Die Klagen von Versicherten gegen die eGK richten sich deshalb zugleich gegen diese Telematik-Infrastruktur. Das Bundessozialgericht (18. November 2014, Az. B 1 KR 35/13 R) ist zwar zu dem Ergebnis gekommen, dass das Grundrecht auf informationelle Selbstbestimmung durch die eGK nicht verletzt werde. Es stellt aber auch fest, dass „den Gesetzgeber“ „eine Beobachtungspflicht“ treffe, „um auf sich künftig zeigende Sicherheitslücken zu reagieren.“ Es fehle „an einer hinreichend verfestigten Telematikinfrastruktur als Prüfungsgegenstand eines Grundrechtseingriffs“. Darüber werden also Gerichte immer wieder neu zu befinden haben - aktuell klagen wieder Einzelne, um diese sich entwickelnde Telematik-Infrastruktur erneut überprüfen zu lassen.

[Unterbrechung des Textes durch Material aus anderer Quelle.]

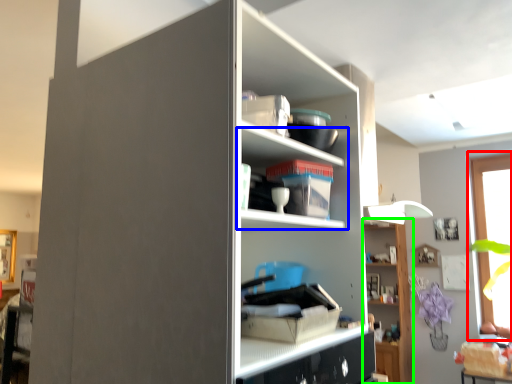
Question: Estimate the real-world distances between objects in this image. Which object is closer to window (highlighted by a red box), shelf (highlighted by a blue box) or shelf (highlighted by a green box)?

Choices:
 (A) shelf
 (B) shelf

Answer: (B)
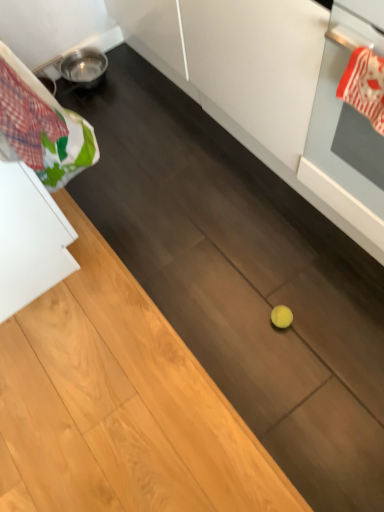
Question: Is red and white striped oven mitt at upper right wider or thinner than plaid fabric laundry at upper left?

Choices:
 (A) thin
 (B) wide

Answer: (A)

Question: Is point (372, 72) closer or farther from the camera than point (56, 138)?

Choices:
 (A) closer
 (B) farther

Answer: (A)

Question: Estimate the real-world distances between objects in this image. Which object is closer to the red and white striped oven mitt at upper right?

Choices:
 (A) white glossy oven at right
 (B) plaid fabric laundry at upper left

Answer: (A)

Question: Which object is the closest to the white glossy oven at right?

Choices:
 (A) plaid fabric laundry at upper left
 (B) red and white striped oven mitt at upper right

Answer: (B)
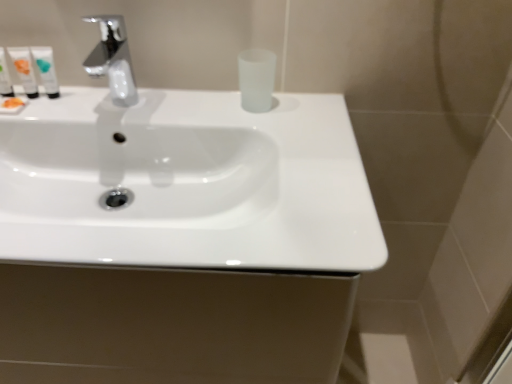
Question: From the image's perspective, is white glossy sink at center beneath chrome metallic faucet at upper left?

Choices:
 (A) no
 (B) yes

Answer: (B)

Question: Is white glossy sink at center to the right of chrome metallic faucet at upper left from the viewer's perspective?

Choices:
 (A) no
 (B) yes

Answer: (B)

Question: Is white glossy sink at center positioned beyond the bounds of chrome metallic faucet at upper left?

Choices:
 (A) yes
 (B) no

Answer: (A)

Question: Would you say white glossy sink at center contains chrome metallic faucet at upper left?

Choices:
 (A) yes
 (B) no

Answer: (B)

Question: Is white glossy sink at center behind chrome metallic faucet at upper left?

Choices:
 (A) yes
 (B) no

Answer: (B)

Question: From the image's perspective, is white glossy sink at center positioned above or below frosted glass cup at center, the fourth mouthwash viewed from the left?

Choices:
 (A) below
 (B) above

Answer: (A)

Question: In the image, is white glossy sink at center positioned in front of or behind frosted glass cup at center, marked as the first mouthwash in a right-to-left arrangement?

Choices:
 (A) behind
 (B) front

Answer: (B)

Question: From their relative heights in the image, would you say white glossy sink at center is taller or shorter than frosted glass cup at center, marked as the first mouthwash in a right-to-left arrangement?

Choices:
 (A) short
 (B) tall

Answer: (B)

Question: Looking at their shapes, would you say white glossy sink at center is wider or thinner than frosted glass cup at center, the fourth mouthwash viewed from the left?

Choices:
 (A) thin
 (B) wide

Answer: (B)

Question: Looking at the image, does translucent plastic tube at left, positioned as the first mouthwash in left-to-right order, seem bigger or smaller compared to frosted glass cup at center, marked as the first mouthwash in a right-to-left arrangement?

Choices:
 (A) big
 (B) small

Answer: (B)

Question: From a real-world perspective, is translucent plastic tube at left, marked as the fourth mouthwash in a right-to-left arrangement, above or below frosted glass cup at center, the fourth mouthwash viewed from the left?

Choices:
 (A) above
 (B) below

Answer: (A)

Question: Considering the positions of translucent plastic tube at left, marked as the fourth mouthwash in a right-to-left arrangement, and frosted glass cup at center, marked as the first mouthwash in a right-to-left arrangement, in the image, is translucent plastic tube at left, marked as the fourth mouthwash in a right-to-left arrangement, taller or shorter than frosted glass cup at center, marked as the first mouthwash in a right-to-left arrangement,?

Choices:
 (A) short
 (B) tall

Answer: (B)

Question: In the image, is translucent plastic tube at left, marked as the fourth mouthwash in a right-to-left arrangement, positioned in front of or behind frosted glass cup at center, marked as the first mouthwash in a right-to-left arrangement?

Choices:
 (A) behind
 (B) front

Answer: (A)

Question: Considering the relative positions of translucent plastic tube at left, positioned as the first mouthwash in left-to-right order, and white glossy tube at upper left, the 2th mouthwash positioned from the right, in the image provided, is translucent plastic tube at left, positioned as the first mouthwash in left-to-right order, to the left or to the right of white glossy tube at upper left, the 2th mouthwash positioned from the right,?

Choices:
 (A) right
 (B) left

Answer: (B)

Question: From a real-world perspective, is translucent plastic tube at left, positioned as the first mouthwash in left-to-right order, positioned above or below white glossy tube at upper left, the 2th mouthwash positioned from the right?

Choices:
 (A) below
 (B) above

Answer: (A)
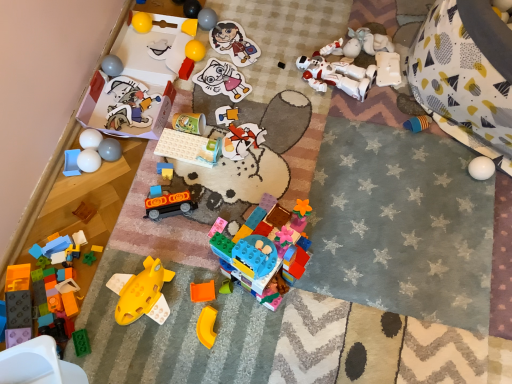
Where is `free space behind yellow matte plastic piece at center, the seventeenth toy viewed from the left`? The height and width of the screenshot is (384, 512). free space behind yellow matte plastic piece at center, the seventeenth toy viewed from the left is located at coordinates (195, 275).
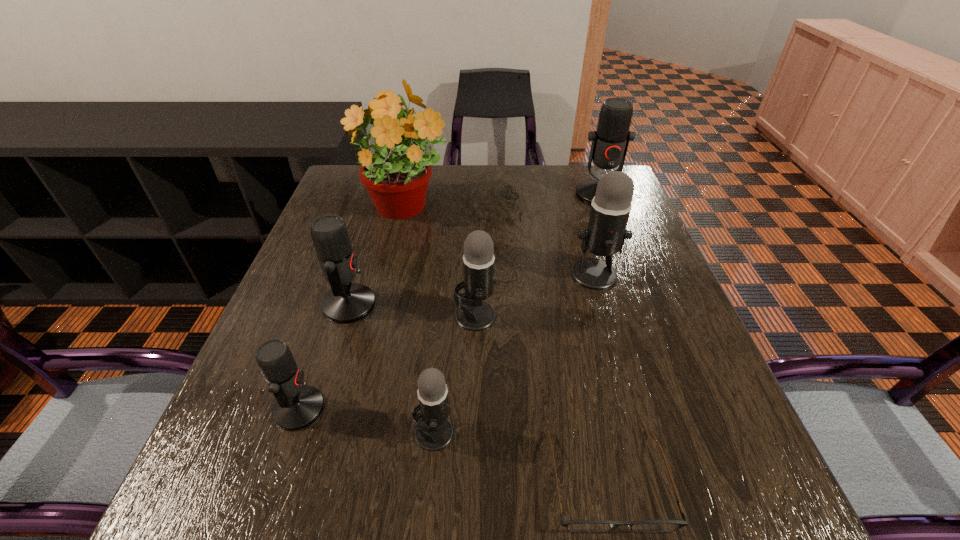
Locate an element on the screen. The width and height of the screenshot is (960, 540). blank space at the near left corner of the desktop is located at coordinates (190, 502).

In the image, there is a desktop. Where is `free space at the far right corner`? This screenshot has height=540, width=960. free space at the far right corner is located at coordinates (595, 172).

Locate an element on the screen. The image size is (960, 540). vacant space that's between the biggest gray microphone and the smallest gray microphone is located at coordinates (515, 353).

The height and width of the screenshot is (540, 960). What are the coordinates of `vacant point located between the rightmost gray microphone and the smallest gray microphone` in the screenshot? It's located at (515, 353).

Find the location of a particular element. The width and height of the screenshot is (960, 540). vacant space in between the smallest gray microphone and the tallest object is located at coordinates 419,321.

The image size is (960, 540). I want to click on free spot between the rightmost red microphone and the second nearest gray microphone, so click(x=538, y=255).

Image resolution: width=960 pixels, height=540 pixels. I want to click on empty space between the flowerpot and the second biggest gray microphone, so click(x=440, y=263).

At what (x,y) coordinates should I click in order to perform the action: click on unoccupied area between the second farthest red microphone and the flowerpot. Please return your answer as a coordinate pair (x, y). Looking at the image, I should click on (376, 258).

Locate an element on the screen. This screenshot has height=540, width=960. empty space that is in between the shortest object and the second biggest gray microphone is located at coordinates (541, 397).

Identify the location of vacant space that is in between the rightmost red microphone and the tallest object. (502, 202).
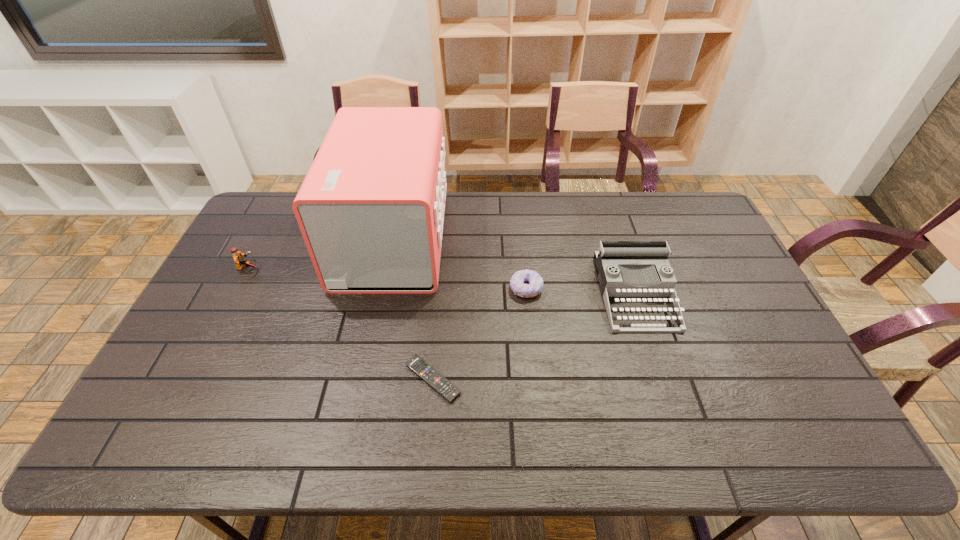
Find the location of a particular element. This screenshot has height=540, width=960. vacant area that lies between the fourth object from left to right and the typewriter is located at coordinates (581, 291).

Locate an element on the screen. The height and width of the screenshot is (540, 960). vacant region between the fourth tallest object and the nearest object is located at coordinates (479, 334).

Find the location of a particular element. This screenshot has width=960, height=540. vacant area that lies between the box and the second object from right to left is located at coordinates (460, 264).

Where is `vacant area that lies between the remote control and the second shortest object`? The width and height of the screenshot is (960, 540). vacant area that lies between the remote control and the second shortest object is located at coordinates (479, 334).

Locate an element on the screen. vacant region between the typewriter and the second shortest object is located at coordinates (581, 291).

Choose which object is the nearest neighbor to the doughnut. Please provide its 2D coordinates. Your answer should be formatted as a tuple, i.e. [(x, y)], where the tuple contains the x and y coordinates of a point satisfying the conditions above.

[(616, 261)]

At what (x,y) coordinates should I click in order to perform the action: click on the fourth closest object to the fourth shortest object. Please return your answer as a coordinate pair (x, y). Looking at the image, I should click on (238, 258).

Locate an element on the screen. The image size is (960, 540). blank space that satisfies the following two spatial constraints: 1. holding a crossbow in the hands of the second shortest object; 2. on the right side of the Lego is located at coordinates (238, 288).

The image size is (960, 540). Identify the location of vacant region that satisfies the following two spatial constraints: 1. holding a crossbow in the hands of the shortest object; 2. on the left side of the Lego. (191, 379).

Find the location of a particular element. The width and height of the screenshot is (960, 540). vacant point that satisfies the following two spatial constraints: 1. on the back side of the remote control; 2. on the surface of the tallest object where the text is embossed is located at coordinates (444, 238).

Der sachsen-anhaltische Datenschutzbeauftragte Harald von Bose zeichnet in seinem XII. Tätigkeitsbericht ein düsteres Bild vom Zustand des Datenschutzes. „Die Grundrechte des Schutzes der Privatsphäre, der informationellen Selbstbestimmung und der Gewährleistung der Vertraulichkeit und Integrität informationstechnischer Systeme befinden sich in der Defensive: (…) Die Menschen werden gläserner, ob als Bürger, als Verbraucher, als Kunde, im Verhältnis zum Staat, zu Unternehmen und zu anderen Menschen, auch als Autofahrer, als Patient, zu Hause, am Arbeitsplatz, in der Öffentlichkeit … . Algorithmen erfassen und steuern zunehmend das Verhalten bis hinein in die Gedankenfreiheit.“
Informationelle Selbstbestimmung ist aber nicht nur Teil des Persönlichkeitsrechts, sondern „Funktionsbedingung der freiheitlichen Demokratie“.